Task prompt: Within the records below is a range that opens at the line with "Client lifecycle hook" and closes at the line with "Client lifecycle composable". Return that range word for word, both ends included, and only that range.

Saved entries
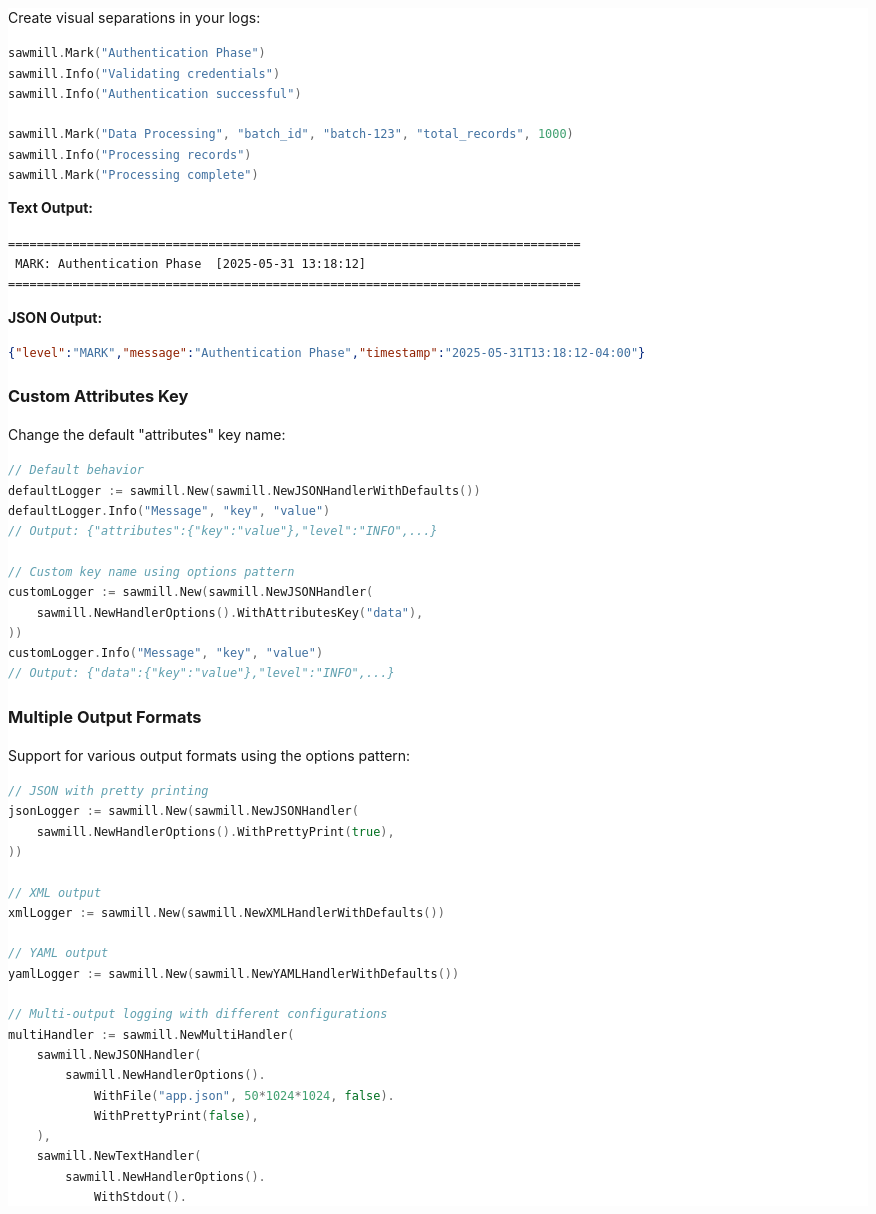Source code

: Create visual separations in your logs:

```go
sawmill.Mark("Authentication Phase")
sawmill.Info("Validating credentials")
sawmill.Info("Authentication successful")

sawmill.Mark("Data Processing", "batch_id", "batch-123", "total_records", 1000)
sawmill.Info("Processing records")
sawmill.Mark("Processing complete")
```

**Text Output:**
```
================================================================================
 MARK: Authentication Phase  [2025-05-31 13:18:12]
================================================================================
```

**JSON Output:**
```json
{"level":"MARK","message":"Authentication Phase","timestamp":"2025-05-31T13:18:12-04:00"}
```

### Custom Attributes Key

Change the default "attributes" key name:

```go
// Default behavior
defaultLogger := sawmill.New(sawmill.NewJSONHandlerWithDefaults())
defaultLogger.Info("Message", "key", "value")
// Output: {"attributes":{"key":"value"},"level":"INFO",...}

// Custom key name using options pattern
customLogger := sawmill.New(sawmill.NewJSONHandler(
    sawmill.NewHandlerOptions().WithAttributesKey("data"),
))
customLogger.Info("Message", "key", "value") 
// Output: {"data":{"key":"value"},"level":"INFO",...}
```

### Multiple Output Formats

Support for various output formats using the options pattern:

```go
// JSON with pretty printing
jsonLogger := sawmill.New(sawmill.NewJSONHandler(
    sawmill.NewHandlerOptions().WithPrettyPrint(true),
))

// XML output
xmlLogger := sawmill.New(sawmill.NewXMLHandlerWithDefaults())

// YAML output  
yamlLogger := sawmill.New(sawmill.NewYAMLHandlerWithDefaults())

// Multi-output logging with different configurations
multiHandler := sawmill.NewMultiHandler(
    sawmill.NewJSONHandler(
        sawmill.NewHandlerOptions().
            WithFile("app.json", 50*1024*1024, false).
            WithPrettyPrint(false),
    ),
    sawmill.NewTextHandler(
        sawmill.NewHandlerOptions().
            WithStdout().
```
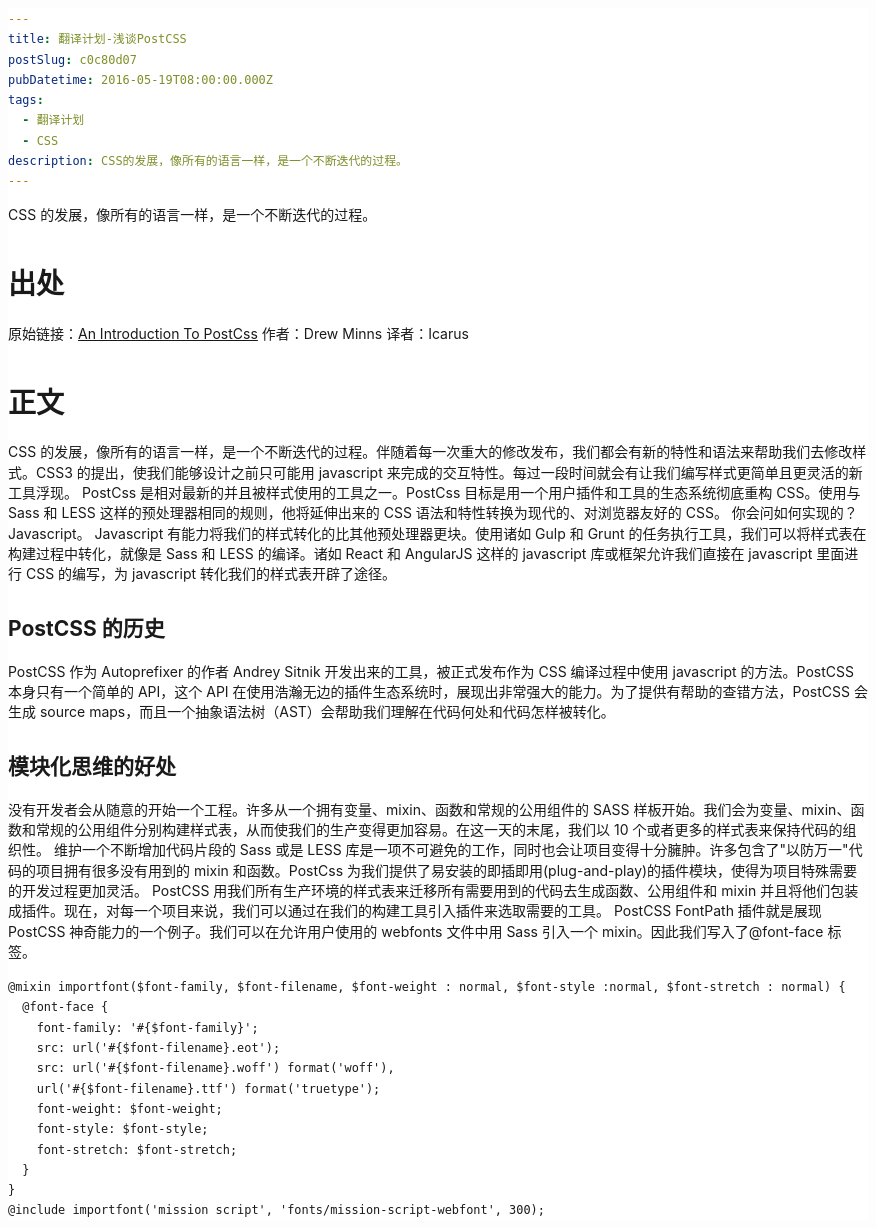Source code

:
 ```yaml
---
title: 翻译计划-浅谈PostCSS
postSlug: c0c80d07
pubDatetime: 2016-05-19T08:00:00.000Z
tags:
  - 翻译计划
  - CSS
description: CSS的发展，像所有的语言一样，是一个不断迭代的过程。
---
```


CSS 的发展，像所有的语言一样，是一个不断迭代的过程。



# 出处

原始链接：[An Introduction To PostCss](https://www.smashingmagazine.com/2015/12/introduction-to-postcss/)
作者：Drew Minns
译者：Icarus

# 正文

CSS 的发展，像所有的语言一样，是一个不断迭代的过程。伴随着每一次重大的修改发布，我们都会有新的特性和语法来帮助我们去修改样式。CSS3 的提出，使我们能够设计之前只可能用 javascript 来完成的交互特性。每过一段时间就会有让我们编写样式更简单且更灵活的新工具浮现。
PostCss 是相对最新的并且被样式使用的工具之一。PostCss 目标是用一个用户插件和工具的生态系统彻底重构 CSS。使用与 Sass 和 LESS 这样的预处理器相同的规则，他将延伸出来的 CSS 语法和特性转换为现代的、对浏览器友好的 CSS。
你会问如何实现的？Javascript。
Javascript 有能力将我们的样式转化的比其他预处理器更块。使用诸如 Gulp 和 Grunt 的任务执行工具，我们可以将样式表在构建过程中转化，就像是 Sass 和 LESS 的编译。诸如 React 和 AngularJS 这样的 javascript 库或框架允许我们直接在 javascript 里面进行 CSS 的编写，为 javascript 转化我们的样式表开辟了途径。

## PostCSS 的历史

PostCSS 作为 Autoprefixer 的作者 Andrey Sitnik 开发出来的工具，被正式发布作为 CSS 编译过程中使用 javascript 的方法。PostCSS 本身只有一个简单的 API，这个 API 在使用浩瀚无边的插件生态系统时，展现出非常强大的能力。为了提供有帮助的查错方法，PostCSS 会生成 source maps，而且一个抽象语法树（AST）会帮助我们理解在代码何处和代码怎样被转化。

## 模块化思维的好处

没有开发者会从随意的开始一个工程。许多从一个拥有变量、mixin、函数和常规的公用组件的 SASS 样板开始。我们会为变量、mixin、函数和常规的公用组件分别构建样式表，从而使我们的生产变得更加容易。在这一天的末尾，我们以 10 个或者更多的样式表来保持代码的组织性。
维护一个不断增加代码片段的 Sass 或是 LESS 库是一项不可避免的工作，同时也会让项目变得十分臃肿。许多包含了"以防万一"代码的项目拥有很多没有用到的 mixin 和函数。PostCss 为我们提供了易安装的即插即用(plug-and-play)的插件模块，使得为项目特殊需要的开发过程更加灵活。
PostCSS 用我们所有生产环境的样式表来迁移所有需要用到的代码去生成函数、公用组件和 mixin 并且将他们包装成插件。现在，对每一个项目来说，我们可以通过在我们的构建工具引入插件来选取需要的工具。
PostCSS FontPath 插件就是展现 PostCSS 神奇能力的一个例子。我们可以在允许用户使用的 webfonts 文件中用 Sass 引入一个 mixin。因此我们写入了@font-face 标签。

```
@mixin importfont($font-family, $font-filename, $font-weight : normal, $font-style :normal, $font-stretch : normal) {
  @font-face {
    font-family: '#{$font-family}';
    src: url('#{$font-filename}.eot');
    src: url('#{$font-filename}.woff') format('woff'),
    url('#{$font-filename}.ttf') format('truetype');
    font-weight: $font-weight;
    font-style: $font-style;
    font-stretch: $font-stretch;
  }
}
@include importfont('mission script', 'fonts/mission-script-webfont', 300);
```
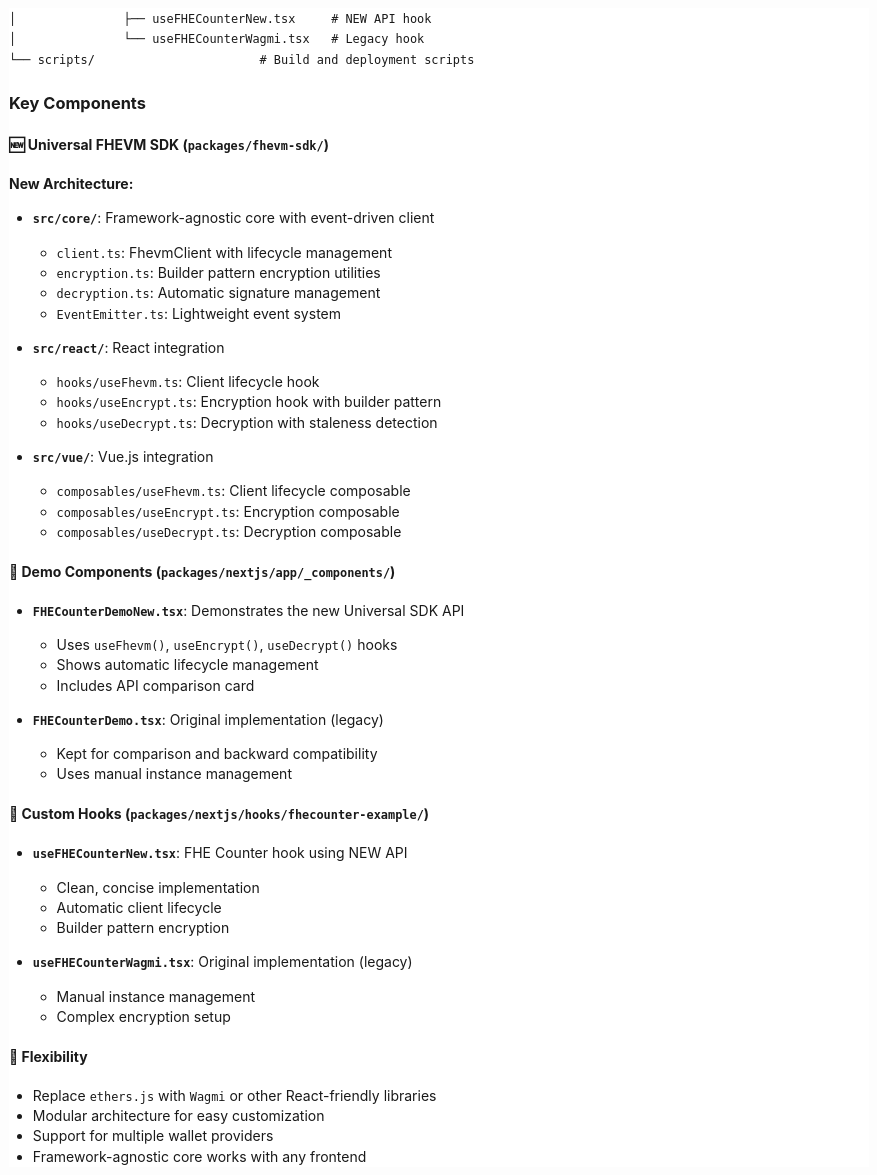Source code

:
 ```
│               ├── useFHECounterNew.tsx     # NEW API hook
│               └── useFHECounterWagmi.tsx   # Legacy hook
└── scripts/                       # Build and deployment scripts
```

### Key Components

#### 🆕 Universal FHEVM SDK (`packages/fhevm-sdk/`)

**New Architecture:**
- **`src/core/`**: Framework-agnostic core with event-driven client
  - `client.ts`: FhevmClient with lifecycle management
  - `encryption.ts`: Builder pattern encryption utilities
  - `decryption.ts`: Automatic signature management
  - `EventEmitter.ts`: Lightweight event system

- **`src/react/`**: React integration
  - `hooks/useFhevm.ts`: Client lifecycle hook
  - `hooks/useEncrypt.ts`: Encryption hook with builder pattern
  - `hooks/useDecrypt.ts`: Decryption with staleness detection

- **`src/vue/`**: Vue.js integration
  - `composables/useFhevm.ts`: Client lifecycle composable
  - `composables/useEncrypt.ts`: Encryption composable
  - `composables/useDecrypt.ts`: Decryption composable

#### 🔗 Demo Components (`packages/nextjs/app/_components/`)

- **`FHECounterDemoNew.tsx`**: Demonstrates the new Universal SDK API
  - Uses `useFhevm()`, `useEncrypt()`, `useDecrypt()` hooks
  - Shows automatic lifecycle management
  - Includes API comparison card

- **`FHECounterDemo.tsx`**: Original implementation (legacy)
  - Kept for comparison and backward compatibility
  - Uses manual instance management

#### 🎣 Custom Hooks (`packages/nextjs/hooks/fhecounter-example/`)

- **`useFHECounterNew.tsx`**: FHE Counter hook using NEW API
  - Clean, concise implementation
  - Automatic client lifecycle
  - Builder pattern encryption

- **`useFHECounterWagmi.tsx`**: Original implementation (legacy)
  - Manual instance management
  - Complex encryption setup

#### 🔧 Flexibility

- Replace `ethers.js` with `Wagmi` or other React-friendly libraries
- Modular architecture for easy customization
- Support for multiple wallet providers
- Framework-agnostic core works with any frontend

Output of the exercise:
  - `hooks/useFhevm.ts`: Client lifecycle hook
  - `hooks/useEncrypt.ts`: Encryption hook with builder pattern
  - `hooks/useDecrypt.ts`: Decryption with staleness detection

- **`src/vue/`**: Vue.js integration
  - `composables/useFhevm.ts`: Client lifecycle composable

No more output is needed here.